## About this task
Name every dog mentioned by name in the forum thread below about dogs' toilet habits.

## Source extract
No problem, althugh sorry I couldn't be of much help :/ Although I will say that we used to leave Poppy in the kitchen when we went out (but Izzie was in the lounge because she has been for about a year - but we didn't trust Poppy at first), anyway not for the last month or so now, but she used to generally leave us a puddle in the kitchen for when we got home (for the first month of so she left quite a few poos as well!)

We were worried this was going to be a problem, however all of a sudden she seemed to just stop doing it so the last time we left them alone (we went to the hosptial anf for a meal so about 4 hours!) we left them both in the living room together & everything was fine 

I agree though maybe they know my room is carpeted so she now knows not to gon on carpet, but mums floor is laminate so not sure why she doesn't wee in there?

Anyway thankfully we've not had accidents in a while & they both seem brilliant toilet wise  Fingers crossed it stays that way & I hope you can manage to sort this out with Bess & glad she went all dy & night! That's really good  Maybe it's a start to something new


----------



## Pollypiglet (Oct 22, 2011)

Have noticed Hattie can hold it for around 6hrs overnight, this may be controversial but because she sleeps on my bed I know if she needs to go out! We both have a toilet break then get quality sleep until wake up time! Hopefully this will get later and later. My terriers would happily sleep with me after nights untill 2pm and my cairn would go out with my neighbour then come back up to bed if I was working nights.


----------



## Mogdog (Feb 6, 2011)

Pollypiglet said:


> Have noticed Hattie can hold it for around 6hrs overnight, this may be controversial but because she sleeps on my bed I know if she needs to go out! We both have a toilet break then get quality sleep until wake up time! Hopefully this will get later and later. My terriers would happily sleep with me after nights untill 2pm and my cairn would go out with my neighbour then come back up to bed if I was working nights.


Lucky Hattie sleeping on your bed ... yes, I'm sure she will wake later for a wee as time does by. I didn't want to go down the route of dogs sleeping upstairs as I've had enough years of disturbed sleep from children! x


----------

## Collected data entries
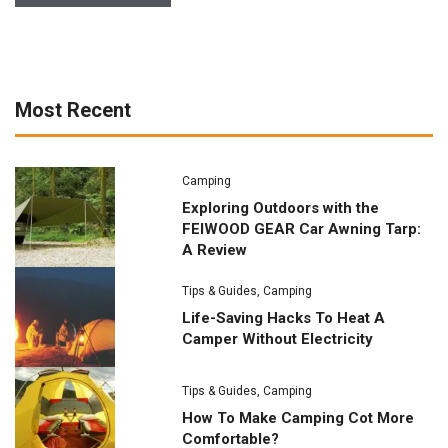
Most Recent
Camping
Exploring Outdoors with the
FEIWOOD GEAR Car Awning Tarp:
A Review
Tips & Guides
,
Camping
Life-Saving Hacks To Heat A
Camper Without Electricity
Tips & Guides
,
Camping
How To Make Camping Cot More
Comfortable?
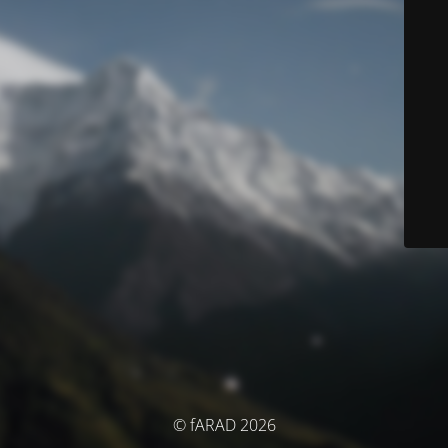
© fARAD 2026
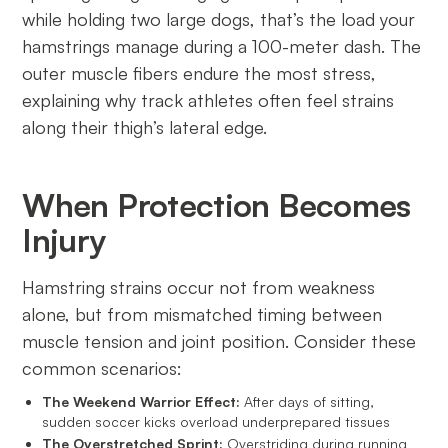
while holding two large dogs, that’s the load your
hamstrings manage during a 100-meter dash. The
outer muscle fibers endure the most stress,
explaining why track athletes often feel strains
along their thigh’s lateral edge.
When Protection Becomes
Injury
Hamstring strains occur not from weakness
alone, but from mismatched timing between
muscle tension and joint position. Consider these
common scenarios:
The Weekend Warrior Effect:
After days of sitting,
sudden soccer kicks overload underprepared tissues
The Overstretched Sprint:
Overstriding during running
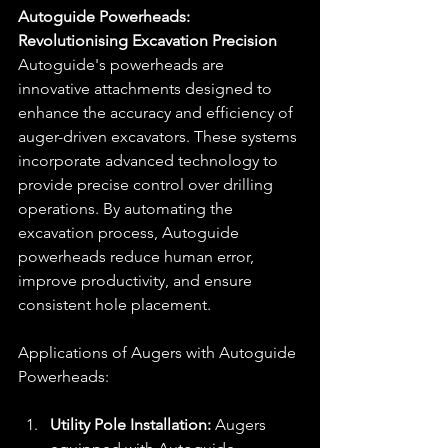
Autoguide Powerheads: 
Revolutionising Excavation Precision
Autoguide's powerheads are 
innovative attachments designed to 
enhance the accuracy and efficiency of 
auger-driven excavators. These systems 
incorporate advanced technology to 
provide precise control over drilling 
operations. By automating the 
excavation process, Autoguide 
powerheads reduce human error, 
improve productivity, and ensure 
consistent hole placement.
Applications of Augers with Autoguide 
Powerheads:
Utility Pole Installation:
 Augers 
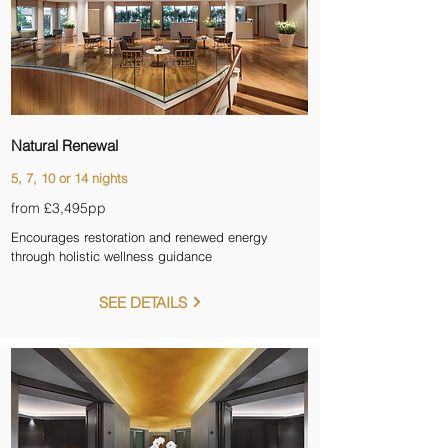
Natural Renewal
5, 7, 10 or 14 nights
from £3,495pp
Encourages restoration and renewed energy
through holistic wellness guidance
SEE DETAILS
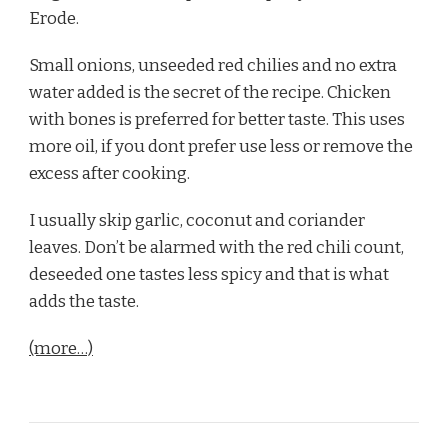
Erode.
Small onions, unseeded red chilies and no extra
water added is the secret of the recipe. Chicken
with bones is preferred for better taste. This uses
more oil, if you dont prefer use less or remove the
excess after cooking.
I usually skip garlic, coconut and coriander
leaves. Don’t be alarmed with the red chili count,
deseeded one tastes less spicy and that is what
adds the taste.
(more…)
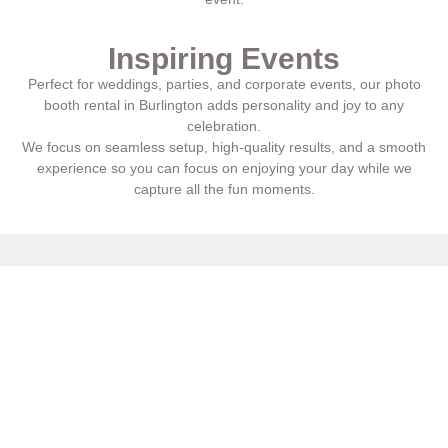
Inspiring Events
Perfect for weddings, parties, and corporate events, our photo
booth rental in
Burlington
adds personality and joy to any
celebration.
We focus on seamless setup, high-quality results, and a smooth
experience so you can focus on enjoying your day while we
capture all the fun moments.
Hey
Couples
, Do You Want To
Look Beautiful & Feel Amazing?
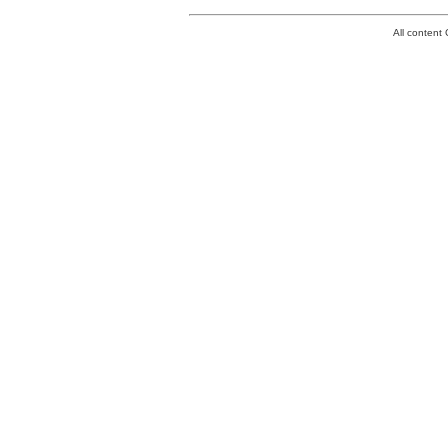
All conten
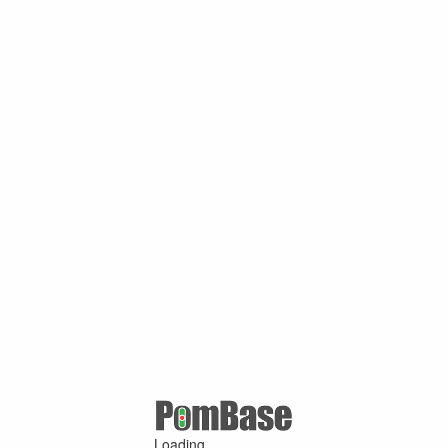
Loading ...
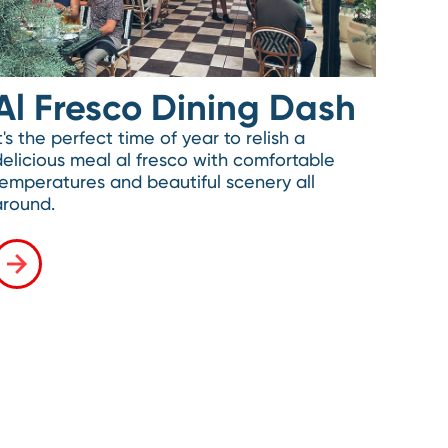
Al Fresco Dining Dash
t's the perfect time of year to relish a
delicious meal al fresco with comfortable
temperatures and beautiful scenery all
around.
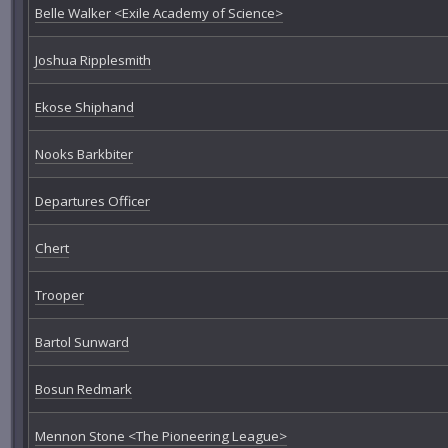
Belle Walker <Exile Academy of Science>
Joshua Ripplesmith
Ekose Shiphand
Nooks Barkbiter
Departures Officer
Chert
Trooper
Bartol Sunward
Bosun Redmark
Mennon Stone <The Pioneering League>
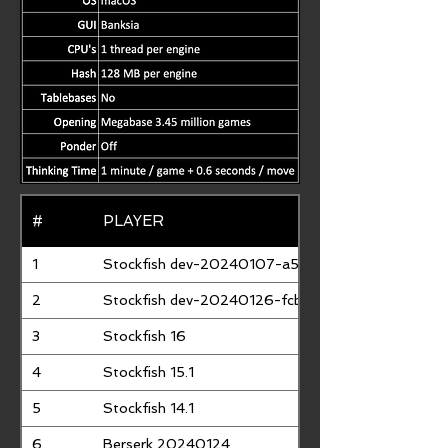
#
PLAYER
1
Stockfish dev-20240107-a5a76a63
2
Stockfish dev-20240126-fcbb02ff
3
Stockfish 16
4
Stockfish 15.1
5
Stockfish 14.1
6
Berserk 20240124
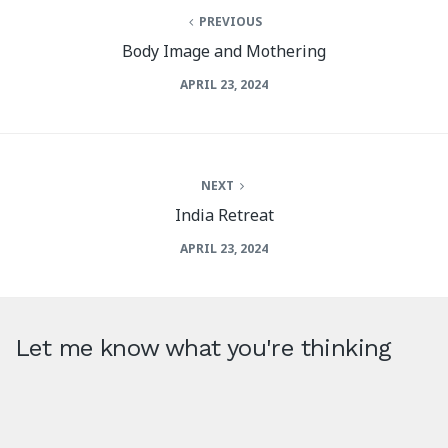
PREVIOUS
Body Image and Mothering
APRIL 23, 2024
NEXT
India Retreat
APRIL 23, 2024
Let me know what you're thinking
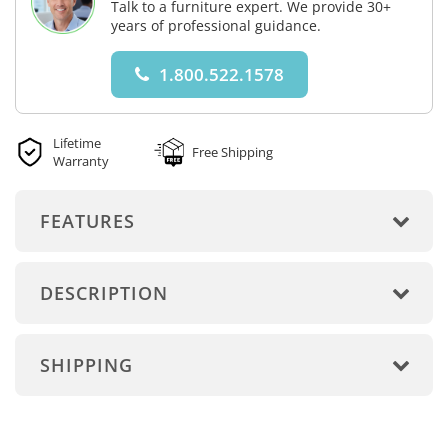
Talk to a furniture expert. We provide 30+
years of professional guidance.
1.800.522.1578
Lifetime
Free Shipping
Warranty
FEATURES
DESCRIPTION
SHIPPING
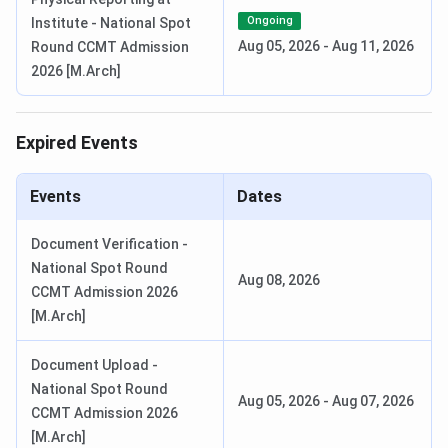
JAAP PG Registration Date
Mar 02 - Mar 22,
Ongoing
Institute - National Spot
2026
Aug 05, 2026
-
Aug 11, 2026
Round CCMT Admission
2026 [M.Arch]
Announcement of Result/Display of
Apr 28, 2026
Rank List
Expired Events
Round 1 Seat Allotment Date
Apr 28 - May 09,
2026
Events
Dates
Round 2 Seat Allotment Date
May 12 - May 16,
Document Verification -
2026
National Spot Round
Aug 08, 2026
CCMT Admission 2026
Round 3 Seat Allotment Date
May 19 - May 23,
[M.Arch]
2026
Document Upload -
National Spot Round
Ques. When is JoSAA counselling conducted for
Aug 05, 2026
-
Aug 07, 2026
CCMT Admission 2026
SPA Delhi?
[M.Arch]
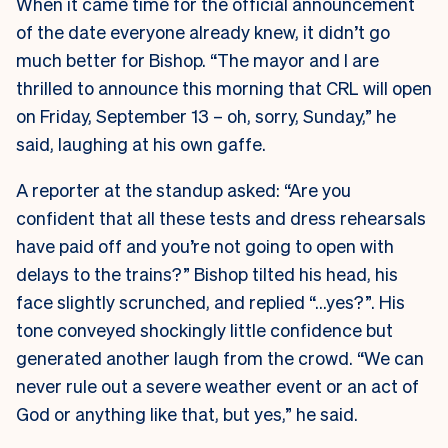
When it came time for the official announcement
of the date everyone already knew, it didn’t go
much better for Bishop. “The mayor and I are
thrilled to announce this morning that CRL will open
on Friday, September 13 – oh, sorry, Sunday,” he
said, laughing at his own gaffe.
A reporter at the standup asked: “Are you
confident that all these tests and dress rehearsals
have paid off and you’re not going to open with
delays to the trains?” Bishop tilted his head, his
face slightly scrunched, and replied “…yes?”. His
tone conveyed shockingly little confidence but
generated another laugh from the crowd. “We can
never rule out a severe weather event or an act of
God or anything like that, but yes,” he said.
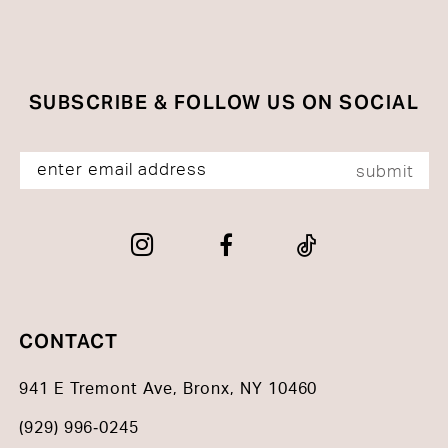
SUBSCRIBE & FOLLOW US ON SOCIAL
submit
CONTACT
941 E Tremont Ave, Bronx, NY 10460
(929) 996‑0245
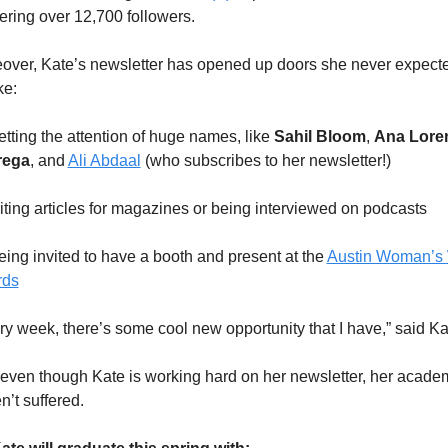
ering over 12,700 followers.
over, Kate’s newsletter has opened up doors she never expected
ke:
etting the attention of huge names, like 
Sahil Bloom
, 
Ana Loren
rega
, and 
Ali Abdaal
 (who subscribes to her newsletter!)
Writing articles for magazines or being interviewed on podcasts
eing invited to have a booth and present at the 
Austin Woman’s 
rds
ry week, there’s some cool new opportunity that I have,” said Ka
even though Kate is working hard on her newsletter, her academ
n’t suffered. 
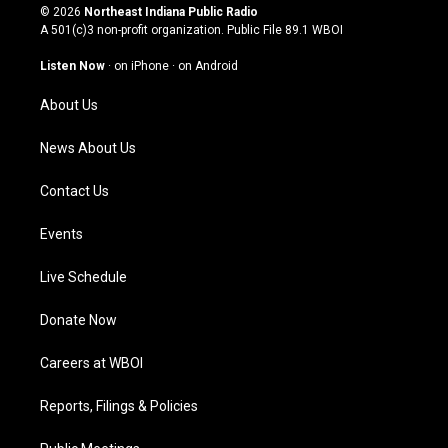
s
u
c
n
© 2026
Northeast Indiana Public Radio
t
t
e
k
A 501(c)3 non-profit organization. Public File
89.1 WBOI
a
u
b
e
g
b
o
d
Listen Now
·
on iPhone
·
on Android
r
e
o
i
a
k
n
About Us
m
News About Us
Contact Us
Events
Live Schedule
Donate Now
Careers at WBOI
Reports, Filings & Policies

## Answer for this exercise
Poppy, Izzie, Bess, Hattie